Les rapports évidement, en premier lieu, concernent nos membres qui sont justement déployés dans ces zones. Nous tenons à ce qu’ils soient formés en peu en sécurité pour justement, veiller en premier lieu à leur propre sécurité. Mais nous engageons aussi des contacts avec des gouvernements et avec les instances régionales et globales pour faire appliquer, faire respecter les dispositions du Droit international humanitaire (DIH) ainsi que les principes fondamentaux des droits de l’homme. Donc chacun a son rôle à jouer et nous demandons à ce que chacun puisse le faire.
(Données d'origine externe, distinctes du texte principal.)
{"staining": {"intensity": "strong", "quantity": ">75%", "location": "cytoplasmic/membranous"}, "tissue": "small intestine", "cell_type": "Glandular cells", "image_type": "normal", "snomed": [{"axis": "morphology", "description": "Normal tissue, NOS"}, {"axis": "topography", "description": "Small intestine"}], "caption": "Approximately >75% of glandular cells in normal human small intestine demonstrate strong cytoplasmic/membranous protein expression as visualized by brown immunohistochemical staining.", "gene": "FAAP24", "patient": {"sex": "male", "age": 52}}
Nous en premier lieu d’abord en concertation avec les journalistes d’abord, mais également les décideurs politiques ainsi que les dirigeants des organisations internationales.
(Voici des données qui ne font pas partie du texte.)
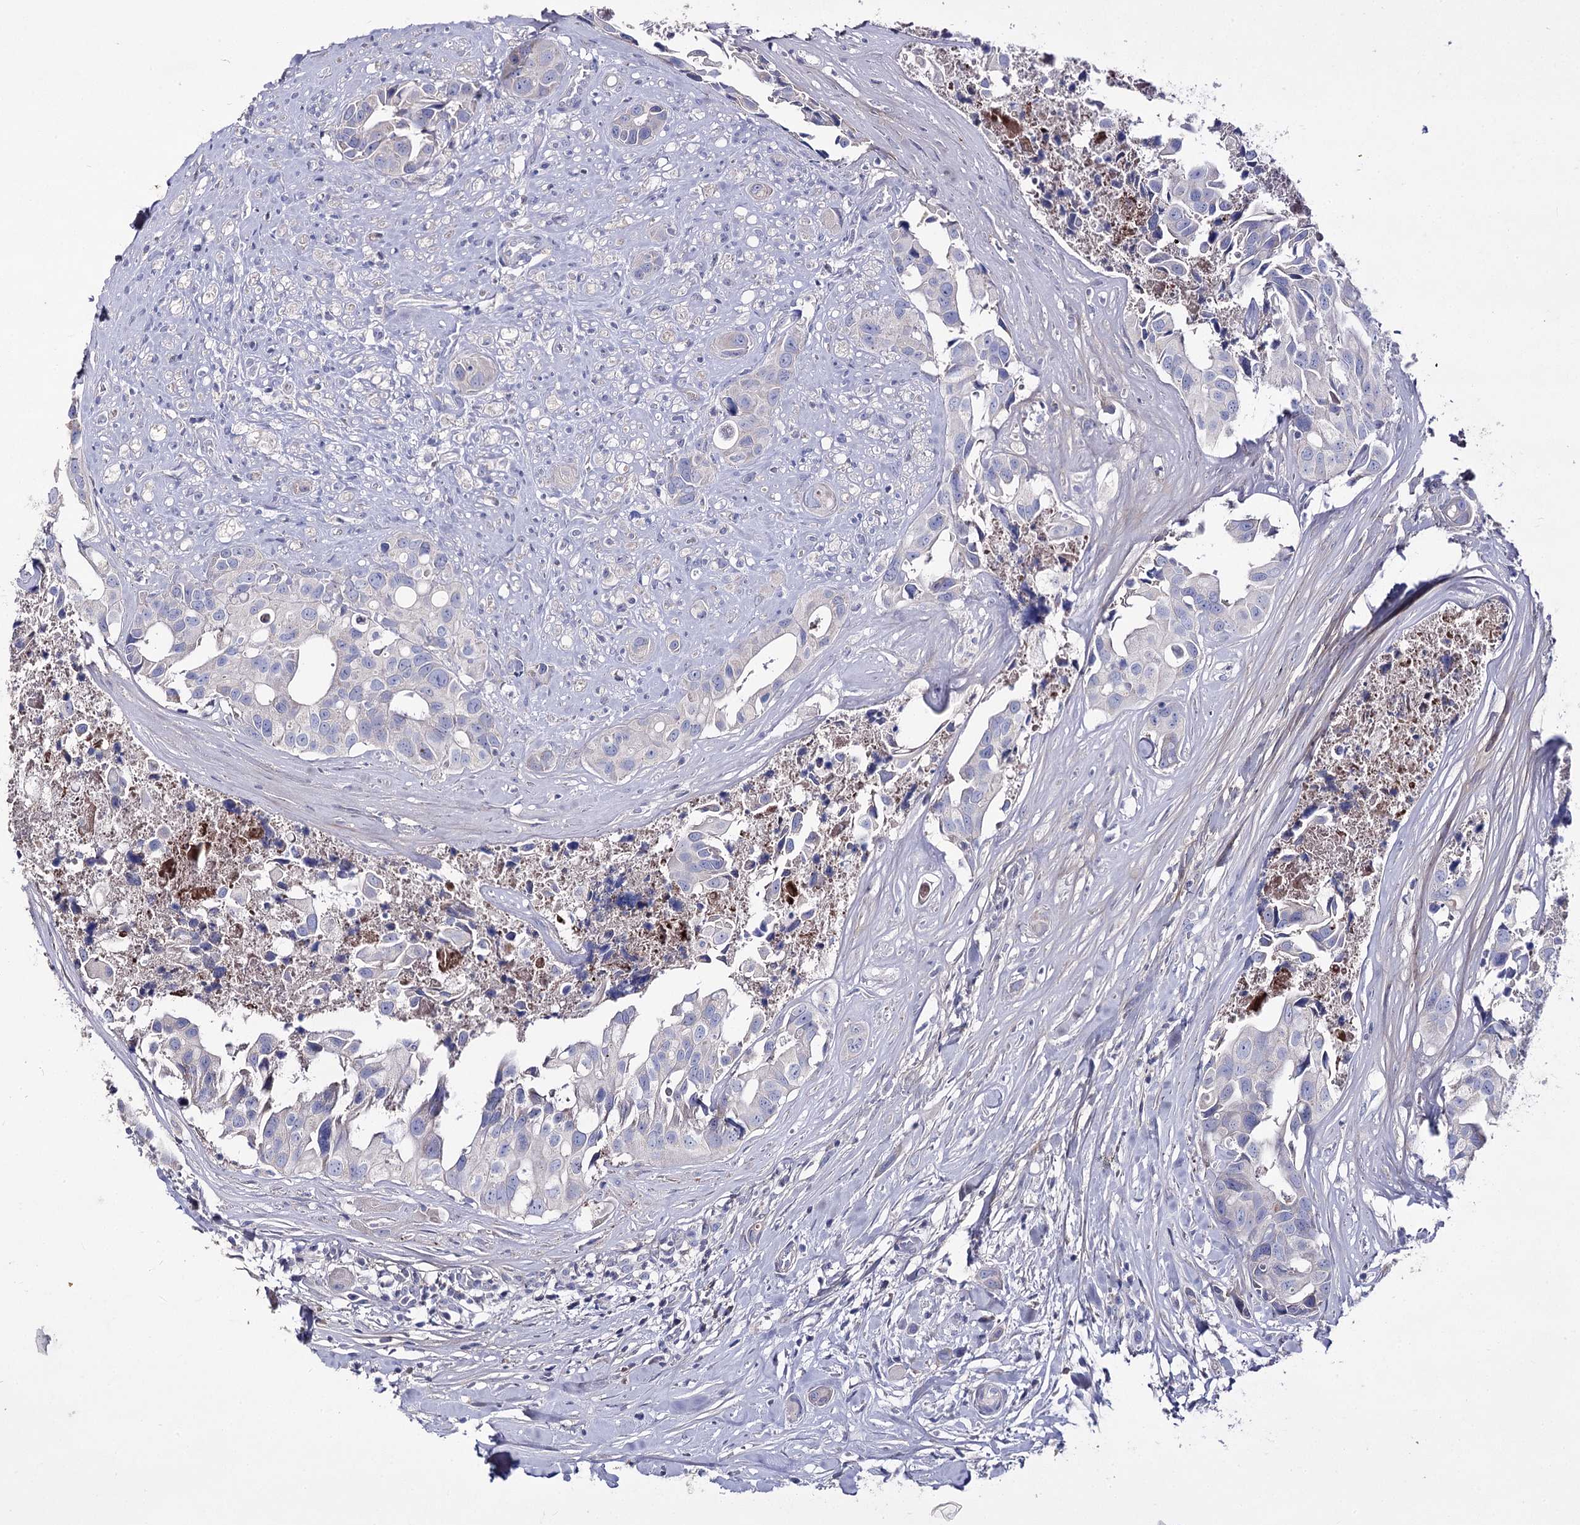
{"staining": {"intensity": "negative", "quantity": "none", "location": "none"}, "tissue": "head and neck cancer", "cell_type": "Tumor cells", "image_type": "cancer", "snomed": [{"axis": "morphology", "description": "Adenocarcinoma, NOS"}, {"axis": "morphology", "description": "Adenocarcinoma, metastatic, NOS"}, {"axis": "topography", "description": "Head-Neck"}], "caption": "Tumor cells are negative for protein expression in human head and neck cancer (metastatic adenocarcinoma). The staining is performed using DAB brown chromogen with nuclei counter-stained in using hematoxylin.", "gene": "NRAP", "patient": {"sex": "male", "age": 75}}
Est-il indispensable que le journaliste qui se déplace en zone de conflit vous informe au préalable ?
Nous préférons savoir lorsqu’un journaliste est en déplacement et surtout lorsqu’on pense qu’on peut faire face à des risques qui peuvent mener à des actes contre la sécurité physique de nos confrères. Donc nous sommes là pour savoir, nous préférons savoir justement pour faire le suivi. Et, au cas où il arrive quelque chose, que nous puissions intervenir d’abord par nos propres moyens. Nous avons un fonds d’entraide international qui a été créé par des journalistes, qui est financé par des journalistes pour venir en aide aux journalistes qui en ont besoin. Si nous savons que quelqu’un va entreprendre une mission délicate, périlleuse, et si jamais, il lui arrive quelque chose et que la personne concernée a besoin d’être évacuée ou parce qu’elle a été blessée ou simplement qu’elle est menacée et qu’elle veut se mettre à l’abri, nous pouvons faire intervenir ce fonds d’entraide pour faciliter l’évacuation si le gouvernement en place ou les décideurs en place ne peuvent pas le faire.
Ça, c’est pour les journalistes membres de la FIJ ?
Pas du tout. Cette assistance n’est pas exclusivement destinée aux membres de la FIJ. Etre membre de la Fédération, ce n’est pas une condition sine qua non pour être assistée en cas de besoin. La FIJ est là pour assurer la sécurité de tout journaliste en situation difficile.